Linear models construct their predictions as a linear combination of the input features. Viewed in the input space, linear models will always be flat, never bumpy or curvy.
Note: that doesn’t mean that linear models can’t be bumpy or curvy when viewed in a different space. For example, if you have a feature x and you add a feature x^2, the model can fit a parabola as a linear combination of x and x^2. This is the idea behind neural network models; they can fit very complex functions by composing simple functions. We’ll dig into this soon.
Metrics
sklearn has a number of metrics functions in sklearn.metrics. For regression, the most common are:
mean_squared_errormean_absolute_errorr2_score
The score method of sklearn regression models computes the R^2 score by default.
Decision tree regression
Decision trees are a type of model that makes predictions by following a series of if-then rules. The rules are learned from the data. The tree is built by splitting the data into subsets based on the values of the features. The splits are chosen to minimize the error in the predictions.

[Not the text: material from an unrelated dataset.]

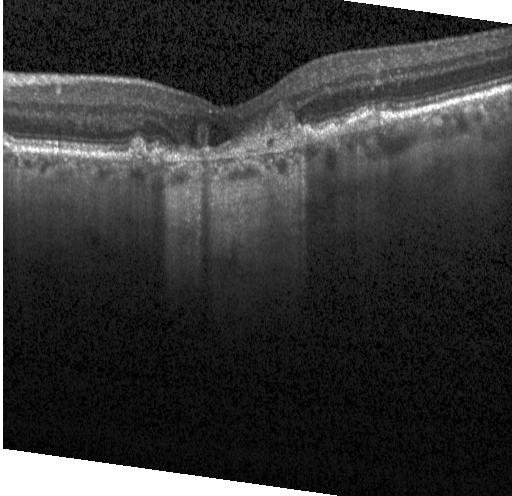

Through the macula. OCT B-scan. Acquired on a Heidelberg Spectralis
Choroidal neovascularization (CNV).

In sklearn, decision trees for regression (sometimes called “regression trees”) are implemented in the DecisionTreeRegressor class. The API is almost exactly the same as the LinearRegression class (it has fit, predict, and score methods).
Notice how the tree makes its prediction starting at the top (root) and checking one feature at a time. If the check is True, it goes left; otherwise, it goes right. When it hits a node with no check (a “leaf”), it predicts the value stored there. (Think: how do you think it might have computed that value?)
Random Forest regression
Random Forests take random subsets of the data and fit decision trees to each one. As each tree is fit, it also considers only a random subset of features for each decision. The combination of these two reduces the variance of the model, that is, how much the model’s predictions change if it’s fit on different subsets of data.
Analysis
These are the analysis questions from the notebook. You should answer them in your notebook.
-
Describe the basic steps for fitting a model in sklearn and making predictions.
-
Describe parameters that the
fitmethod takes. For each one, describe its purpose and its shape. -
Describe, qualitatively, what each of the 3 models here looks like in data space. Describe a characteristic of the visualization that would let you tell immediately which type of model it is from. You might notice differences in the shapes of the boundaries it draws and, if you look more closely, a difference in how the boundaries relate to the data.
-
Describe, quantitatively, how the performance of the different models compares. Which performs best? Which performs worst? Explain how the performance numbers make sense in light of the data-space plots.
Extension
optional
- Compute the loss on the training set for each of these models. Can that help you tell whether the model overfit or not?
- Try using more features in the dataset. How well can you predict the price? Be careful about categorical features. (Note that you won’t be able to use
plot_modelas-is if you add additional features.)